FFTW in the Cubby code
The Cubby code needs to calculate a lot of Fourier transforms at each time step. So, the way to compute Fourier transforms plays a very important role in the Cubby code's performances. This short page explains why we have chosen FFTW(Fastest Fourier Transformation in the West) and how is this library used in the Cubby code.
About FFTW
We have chosen FFTW for several reasons, here are the main features of FFTW 3.2.1 :
- Very fast transforms of purely real input or output data
- Arbitrary-size transforms
- Both one-dimensional and multi-dimensional transforms
- Both C and Fortan interfaces
- Free software (released under the GNU License)
For more informations about FFTW, see their web page.
How FFTW is used in the Cubby code ?
With FFTW, computing a Fourier transform requires 4 steps:
- Allocation of the input and output arrays (fftw-malloc can be used)
real_type* data_as_real = get_storage_impl().data(); fftw_complex* data_as_cplx = reinterpret_cast<fftw_complex*>(get_storage_impl().data());
- Building of the plan (which depends on the size, the sense of the transform, the planner flag, the input, the output and other parameters)
fftw_plan p1 = fftw_plan_guru_dft_r2c( 1, &dims_z,1,&howmany_dims_z, data_as_real, data_as_cplx, FFTW_ESTIMATE);
- Execution of the plan
fftw_execute(p1);
- Free up memory
fftw_destroy_plan(p1);
In our code, the class where the Fourier transforms are computed is fftw_engine.cpp, located in the following directory : source:/cubby/branches/work/libcubby/cubby/field/fft/fftw_engine.cpp.
For more informations about the FFTW utilization, see their manual.
Influence of the planner flag
The planner flag control the rigor of the planning process, and can also impose restrictions on the type of transform algorithm that is employed. The different flags are, by increasing order of rigor : FFTW_ESTIMATE, FFTW_MEASURE, FFTW_PATIENT and FFTW_EXHAUSTIVE.
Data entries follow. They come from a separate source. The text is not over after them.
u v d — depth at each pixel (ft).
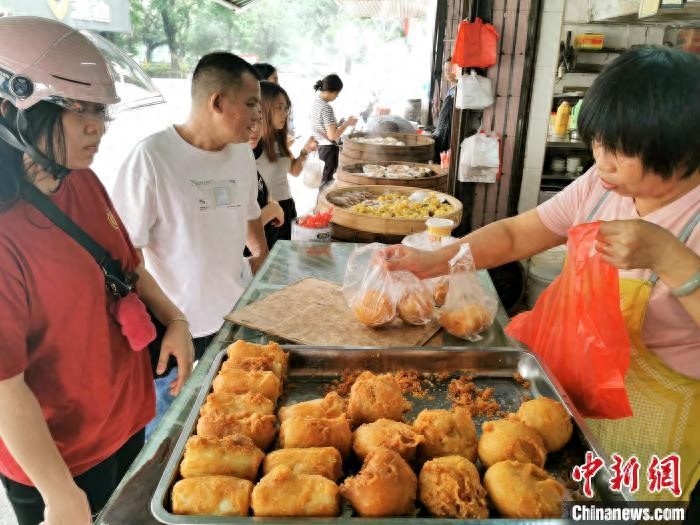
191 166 6.18
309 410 3.31
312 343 4.42
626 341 3.48
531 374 3.91
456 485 2.66
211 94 5.94
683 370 3.65
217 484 2.64
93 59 3.16
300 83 47.85
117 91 3.33
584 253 3.47
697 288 2.94
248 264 7.75
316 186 12.03
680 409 3.71
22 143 2.99
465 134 12.42
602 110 2.99
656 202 3.61
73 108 3.03
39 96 2.89
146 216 6.02
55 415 3.89
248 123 6.23
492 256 4.90
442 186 13.32
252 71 6.20
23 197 3.39
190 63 47.50
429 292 4.83
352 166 14.78
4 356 3.20
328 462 2.89
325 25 54.19
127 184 5.98
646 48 3.01
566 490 2.83
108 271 3.99
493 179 12.13
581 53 16.14
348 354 4.04
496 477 2.72
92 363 3.95
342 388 3.85
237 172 6.67
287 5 52.44
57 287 3.55
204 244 6.39
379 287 4.66
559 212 4.56
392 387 3.47
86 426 4.07
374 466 2.70
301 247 7.14
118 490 2.78
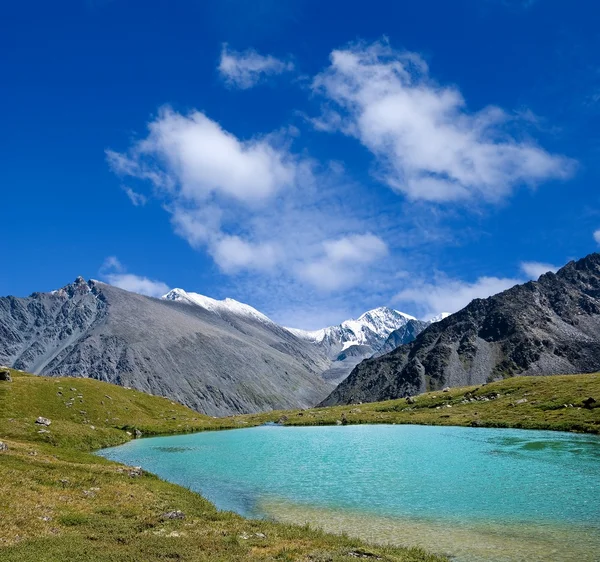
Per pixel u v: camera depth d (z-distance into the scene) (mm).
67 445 85375
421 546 32938
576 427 99000
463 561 29797
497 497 46438
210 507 42125
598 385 135375
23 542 25984
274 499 48438
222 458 78812
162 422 138375
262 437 114188
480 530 36406
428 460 70312
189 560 24906
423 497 47531
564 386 145625
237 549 28078
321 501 47125
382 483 55031
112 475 48219
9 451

In our case, as the number of Fourier transform is gigantic, we use the flag FFTW_EXHAUSTIVE. Here are some results which shows the influence of the planner flag in the computing time (computing CPU time in seconds, with 10 000 time steps and a cube dimension of 256) :
- With 4 processors in mpifull4 :
Planner flag Vector test Scalar test FFTW_ESTIMATE 28 043 30 933 FFTW_MEASURE 23 656 26 406 FFTW_PATIENT 21 725 24 481 FFTW_EXHAUSTIVE 21 530 24 135
- With 16 processors in mpifull4 :
Planner flag Vector test Scalar test FFTW_ESTIMATE 8058 8873 FFTW_MEASURE 7 534 8 420 FFTW_PATIENT 7 145 7 808 FFTW_EXHAUSTIVE 6 523 7 139
Note that these tests are located in the following directory: source:/cubby/branches/work/main_bench_fft.cpp. With such a large number of Fourier transforms, we can save a lot of time by using the Exhaustive flag. In this case, the benchmark with the Exhaustive flag can run more than 23% faster than with the Estimate flag.
For more informations, see the documentation about the planner flags.
Speed up the usage with FFTW Wisdom
Thanks to FFTW, the strategy used for the first transform is reused for all the next transforms. Here is the time in seconds spent by FFTW to find the best strategy (planning time) for a cube dimension of 256 with 4 processors in mpifull4 :
Planner flag Planning time 1 FFT computing time (vectorial meth.) 1 FFT computing time (scalar meth.) FFTW_ESTIMATE 2.8 1.55 1.61 FFTW_MEASURE 6.1 1.29 1.34 FFTW_PATIENT 62.4 1.19 1.26 FFTW_EXHAUSTIVE 311.8 1.09 1.15
To minimize the planning time, FFTW Wisdom can be used. Indeed, this mechanism saves the plans to disk and restores them. In the Cubby code, we don't use this at the moment because all the nodes of the cluster are not necessarily in the same configuration and the plan which is used can be suboptimal.
How to set the planner flag ?
By default, the planner flag used for each Fourier transform is Exhaustive. But it is possible to set this flag manually in adding --fftw-planner [flag name] to the executable files launch command.Note that some abbreviations are allowed (EST, MEA, PAT and EXH) and you can use capital or small letters to set the planner flag.
$ ./cubby --cube-dim 256 --fftw-planner Mea
For example, this command will execute the Cubby code with a cube dimension of 256 and will use the planner flag FFTW_MEASURE.